Travail à faire:
Recopiez les lignes de tous les enregistrements en remplaçant « slice » par « wedge », sans rien modifier d'autre. N'incluez pas les images dans votre réponse.
========================================
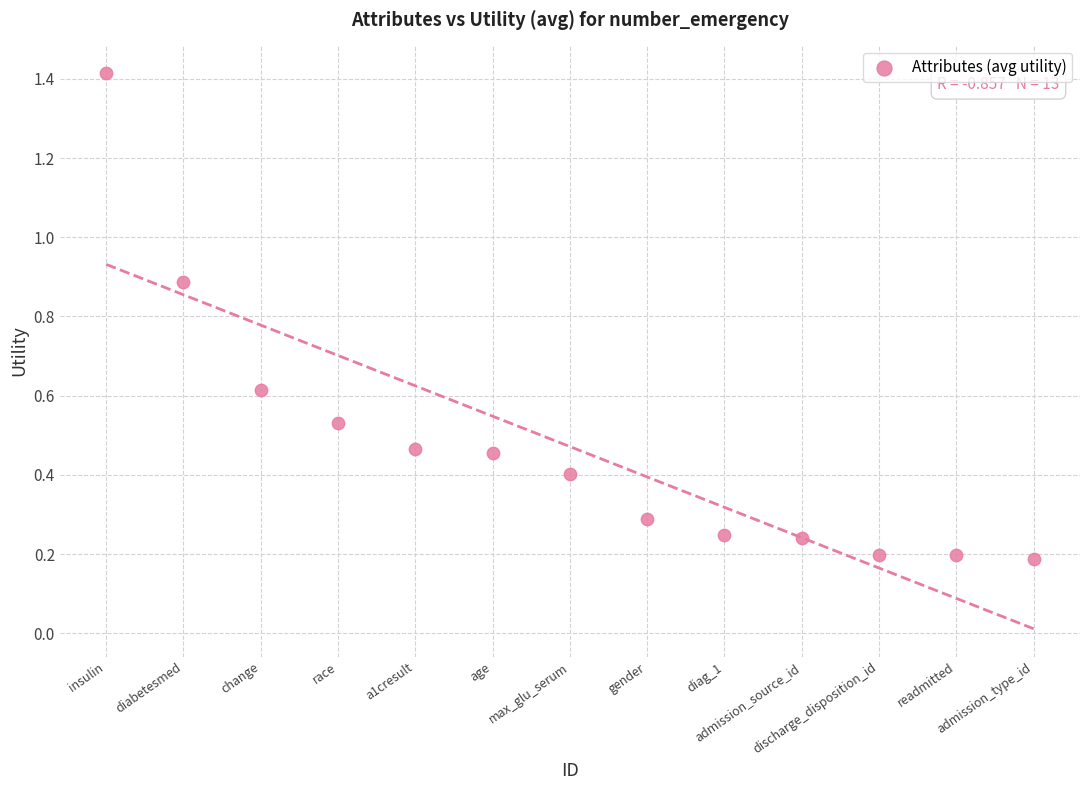

What is the range of X values (max minus min)?

12.0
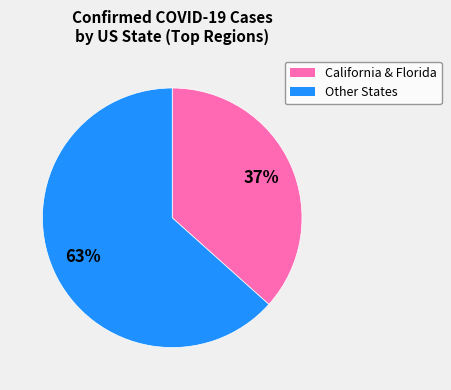

To the nearest percent, what is the average slice percentage?

50%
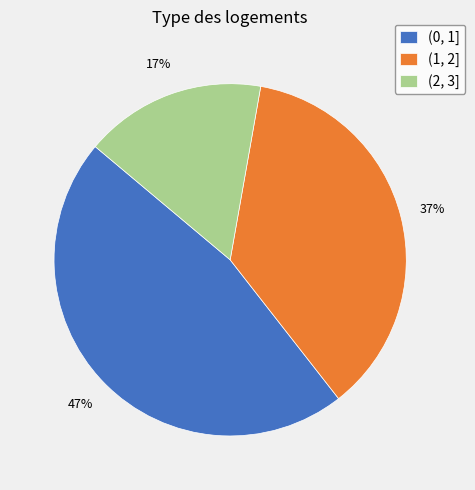

Does (1, 2] account for over 50% of the chart?

No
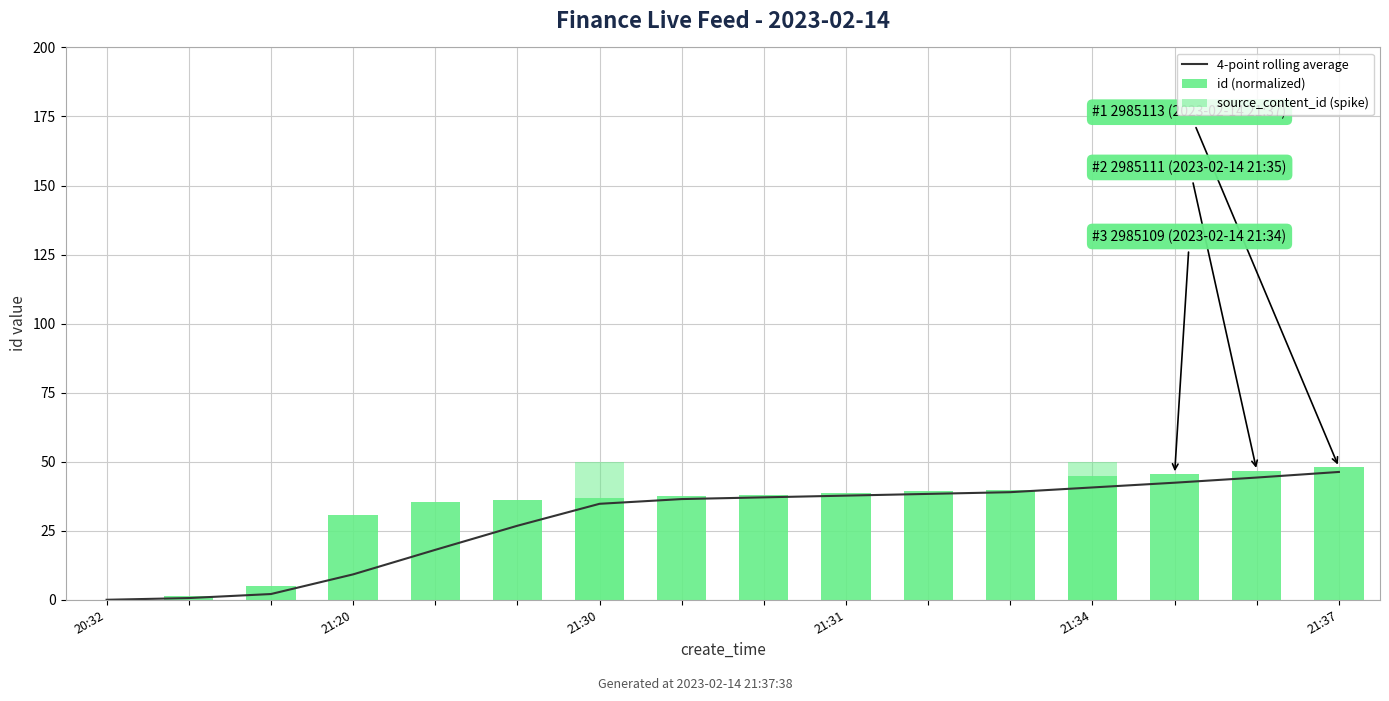

True or false: 4-point rolling average has a value of 55.7 at 21:30.

False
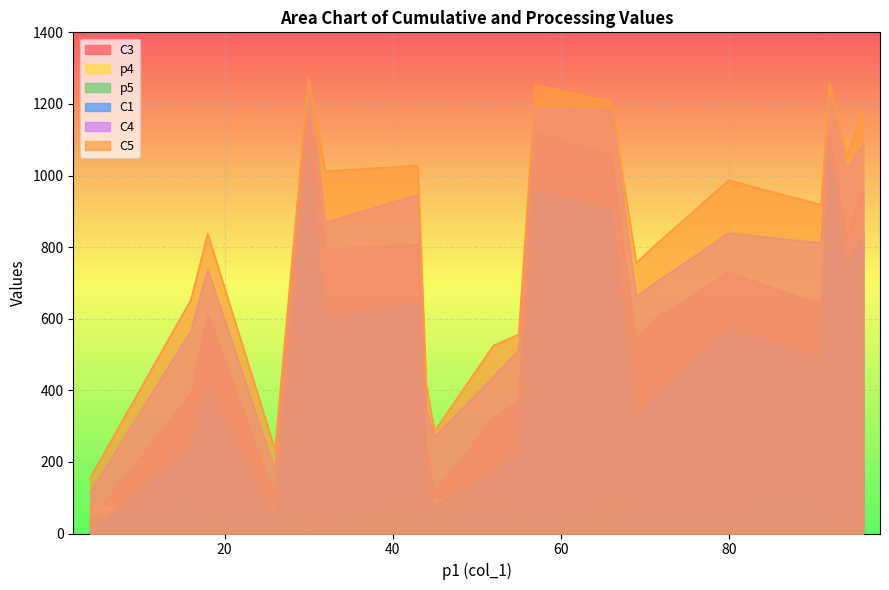

How many data points in C1 are above 491?

9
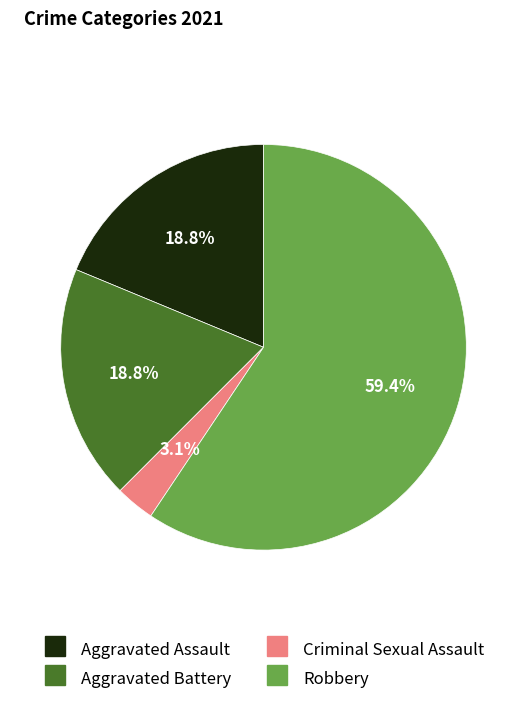

Is there any slice that represents more than half of the pie?

Yes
========================================
Résultat obtenu:
What is the range of X values (max minus min)?

12.0

To the nearest percent, what is the average wedge percentage?

50%

Does (1, 2] account for over 50% of the chart?

No

True or false: 4-point rolling average has a value of 55.7 at 21:30.

False

How many data points in C1 are above 491?

9

Is there any wedge that represents more than half of the pie?

Yes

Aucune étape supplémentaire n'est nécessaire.